At first, most people were thrilled by this new technology; at the futures it promised. When the first free chip, NeurEvo1, was made available to the general public, over three million people flocked to the clinics for their evolution.

Then people started to notice that those who had spoken out against the chips were disappearing. A college student at a community college stole a chip out of a lab and took it home to study. His article about the frightening array of nondisclosed functions on the chip was erased off of all public databanks so quickly that almost no one read it. Those that did were strongly advised to forget about it, and soon no one remembered it at all.

The college student was killed in an accident a week later.

Over time, there were fewer and fewer who refused to join the Evolution. They became a small fringe society, carefully monitored and allowed very few freedoms.

The rest of the world sprinted further and further toward a more perfect evolution, until World War III began. The countries fought tooth and claw over and with their new resources, until one decided to deploy a very specific sort of EMP over New York city.

The EMP did what it was designed to do, and fried the circuits of every active chip. It should have killed every evolved human in the city, but instead their brains' functions increased. The effects of the chips were unchanged. Science was at a loss for words, but all countries involved in the war proceeded to deploy the N-EMPS over every major city on the globe.

When the war ended, the world was split into three factions. Unevolved, who had never had the chip; Puras, who had escaped the N-EMPS and whose chips still functioned as intended; and Cybio, whose chips had been permanently melded with their brains.

The real shock came a few years later, when people realized that the children of Cybios were inheriting the traits on the chips. Women who had used the chip to alter their hair or eye color passed those traits to their children instead of their original genes. Men who had heightened their sense of sight had children who could see clearly for miles.

Society suffered intensely after the repeated shocks, and many ruins left by the war were not repaired. Cities all over were left in rubble, and those left standing had to find new ways to survive.

Cybios and Puras distrusted each other, and built new, fortress-like cities on the ruins of the old, where they were free to continue their experiments in relative peace, or wage petty wars on each other for meager resources.

Many Unevolved fled to the wilderness, where they lived in hidden places and trained to defend themselves against Cybio bands of raiders. Others came to the Evolved cities and attempted to build homes in the fringes, but Pura Cities enacted laws requiring all Unevolved to be implanted with NeurEvo13 or leave.
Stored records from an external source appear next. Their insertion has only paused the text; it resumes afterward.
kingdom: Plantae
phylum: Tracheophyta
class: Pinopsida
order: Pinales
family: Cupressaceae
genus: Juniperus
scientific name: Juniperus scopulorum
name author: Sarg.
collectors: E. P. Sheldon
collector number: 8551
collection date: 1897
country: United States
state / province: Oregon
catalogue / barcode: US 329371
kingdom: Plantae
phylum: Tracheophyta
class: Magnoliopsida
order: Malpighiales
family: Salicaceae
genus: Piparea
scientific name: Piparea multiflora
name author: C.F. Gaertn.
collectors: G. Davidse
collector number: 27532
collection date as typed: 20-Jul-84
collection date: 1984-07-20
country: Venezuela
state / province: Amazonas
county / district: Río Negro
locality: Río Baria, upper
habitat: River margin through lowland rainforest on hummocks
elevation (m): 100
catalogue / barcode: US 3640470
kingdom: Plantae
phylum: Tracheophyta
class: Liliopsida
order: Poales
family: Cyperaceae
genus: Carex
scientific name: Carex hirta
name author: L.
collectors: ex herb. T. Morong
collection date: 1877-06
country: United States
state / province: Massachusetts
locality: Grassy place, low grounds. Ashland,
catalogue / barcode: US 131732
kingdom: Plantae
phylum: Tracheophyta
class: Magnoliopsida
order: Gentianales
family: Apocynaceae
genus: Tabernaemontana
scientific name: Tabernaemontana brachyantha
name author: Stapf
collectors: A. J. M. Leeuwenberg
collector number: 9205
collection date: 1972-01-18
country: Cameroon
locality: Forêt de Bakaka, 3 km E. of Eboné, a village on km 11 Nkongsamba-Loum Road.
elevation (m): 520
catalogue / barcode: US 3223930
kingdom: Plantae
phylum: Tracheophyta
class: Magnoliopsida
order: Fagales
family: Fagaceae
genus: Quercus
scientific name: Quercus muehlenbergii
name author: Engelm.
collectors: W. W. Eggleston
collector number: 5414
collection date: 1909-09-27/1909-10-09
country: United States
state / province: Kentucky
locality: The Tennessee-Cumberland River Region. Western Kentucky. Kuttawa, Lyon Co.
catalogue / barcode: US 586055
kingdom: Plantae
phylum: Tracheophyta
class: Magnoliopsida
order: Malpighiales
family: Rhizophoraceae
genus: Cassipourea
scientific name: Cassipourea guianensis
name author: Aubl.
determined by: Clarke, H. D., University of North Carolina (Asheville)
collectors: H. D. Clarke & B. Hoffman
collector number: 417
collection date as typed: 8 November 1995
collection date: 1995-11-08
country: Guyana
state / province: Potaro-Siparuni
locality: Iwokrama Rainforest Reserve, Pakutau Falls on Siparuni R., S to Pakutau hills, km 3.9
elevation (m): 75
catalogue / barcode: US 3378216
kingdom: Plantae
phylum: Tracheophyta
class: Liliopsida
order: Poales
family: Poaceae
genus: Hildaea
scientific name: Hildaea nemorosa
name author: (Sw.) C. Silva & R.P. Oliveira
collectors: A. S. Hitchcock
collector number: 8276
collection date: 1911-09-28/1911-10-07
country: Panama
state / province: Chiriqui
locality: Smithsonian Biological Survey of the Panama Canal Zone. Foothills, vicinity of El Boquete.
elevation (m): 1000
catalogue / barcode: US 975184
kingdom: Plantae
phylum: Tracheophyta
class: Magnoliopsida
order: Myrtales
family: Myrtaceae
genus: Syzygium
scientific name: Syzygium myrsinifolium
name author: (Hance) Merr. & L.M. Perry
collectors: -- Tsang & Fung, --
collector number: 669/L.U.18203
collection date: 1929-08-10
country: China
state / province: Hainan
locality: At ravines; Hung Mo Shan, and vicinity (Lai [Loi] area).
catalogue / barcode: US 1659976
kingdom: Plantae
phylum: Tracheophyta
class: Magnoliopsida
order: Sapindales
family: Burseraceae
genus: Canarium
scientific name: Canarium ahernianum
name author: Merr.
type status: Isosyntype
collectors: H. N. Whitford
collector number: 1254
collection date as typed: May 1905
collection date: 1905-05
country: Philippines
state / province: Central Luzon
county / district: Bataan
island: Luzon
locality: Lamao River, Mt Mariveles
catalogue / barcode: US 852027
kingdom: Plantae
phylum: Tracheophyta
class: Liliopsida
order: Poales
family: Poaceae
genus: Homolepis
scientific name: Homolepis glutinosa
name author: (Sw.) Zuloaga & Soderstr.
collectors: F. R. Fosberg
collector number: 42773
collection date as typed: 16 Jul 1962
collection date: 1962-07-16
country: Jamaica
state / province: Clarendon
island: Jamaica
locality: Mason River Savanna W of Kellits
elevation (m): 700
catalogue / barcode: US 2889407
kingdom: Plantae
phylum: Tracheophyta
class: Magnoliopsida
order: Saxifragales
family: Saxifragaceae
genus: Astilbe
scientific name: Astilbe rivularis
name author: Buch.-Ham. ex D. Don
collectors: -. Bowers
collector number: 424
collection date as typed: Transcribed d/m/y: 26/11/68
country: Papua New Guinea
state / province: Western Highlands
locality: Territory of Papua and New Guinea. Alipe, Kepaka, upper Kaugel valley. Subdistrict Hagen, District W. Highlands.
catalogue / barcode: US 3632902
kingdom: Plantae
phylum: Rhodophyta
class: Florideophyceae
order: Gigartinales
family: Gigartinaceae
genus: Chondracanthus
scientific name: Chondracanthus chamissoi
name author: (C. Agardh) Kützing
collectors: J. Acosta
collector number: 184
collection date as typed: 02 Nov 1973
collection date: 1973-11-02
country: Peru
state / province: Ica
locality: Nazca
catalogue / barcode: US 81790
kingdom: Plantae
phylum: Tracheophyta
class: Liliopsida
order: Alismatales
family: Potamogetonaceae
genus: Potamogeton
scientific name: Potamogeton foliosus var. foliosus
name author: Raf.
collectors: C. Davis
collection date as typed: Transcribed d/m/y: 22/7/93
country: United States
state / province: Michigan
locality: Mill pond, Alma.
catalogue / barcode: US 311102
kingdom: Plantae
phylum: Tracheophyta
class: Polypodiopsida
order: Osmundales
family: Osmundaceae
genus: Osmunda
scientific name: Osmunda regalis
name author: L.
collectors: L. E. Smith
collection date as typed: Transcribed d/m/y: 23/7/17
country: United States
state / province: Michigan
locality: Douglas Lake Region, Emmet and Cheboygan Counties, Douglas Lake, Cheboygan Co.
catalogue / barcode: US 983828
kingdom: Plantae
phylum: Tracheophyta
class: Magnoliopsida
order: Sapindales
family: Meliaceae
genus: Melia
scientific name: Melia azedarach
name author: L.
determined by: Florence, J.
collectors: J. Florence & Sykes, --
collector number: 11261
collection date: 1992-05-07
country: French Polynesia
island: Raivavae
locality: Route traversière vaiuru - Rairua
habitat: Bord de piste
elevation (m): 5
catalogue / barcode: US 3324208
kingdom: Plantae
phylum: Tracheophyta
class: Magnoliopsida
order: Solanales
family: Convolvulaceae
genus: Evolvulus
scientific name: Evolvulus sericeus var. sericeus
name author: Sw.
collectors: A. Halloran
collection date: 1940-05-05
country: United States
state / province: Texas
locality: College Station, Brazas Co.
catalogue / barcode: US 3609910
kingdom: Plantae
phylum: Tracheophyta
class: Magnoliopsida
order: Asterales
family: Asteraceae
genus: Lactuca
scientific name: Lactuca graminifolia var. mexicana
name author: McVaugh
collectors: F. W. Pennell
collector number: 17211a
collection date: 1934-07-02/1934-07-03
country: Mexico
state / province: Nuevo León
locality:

Most left.

The Cybio allowed Unevolved over twenty years of age to bind themselves to Cybio masters in exchange for shelter and protection, and offered a sort of citizenship to those with the money to pay for it.

Those who were ineligible to apply for patronage (mainly orphans and runaways, and Unevolved children existing beyond the quota) were forced to fend for themselves, and created a society of roving bands. They lived in the ruined suburbs of cities, and if they survived to the age of twenty, they were free to apply for patronage.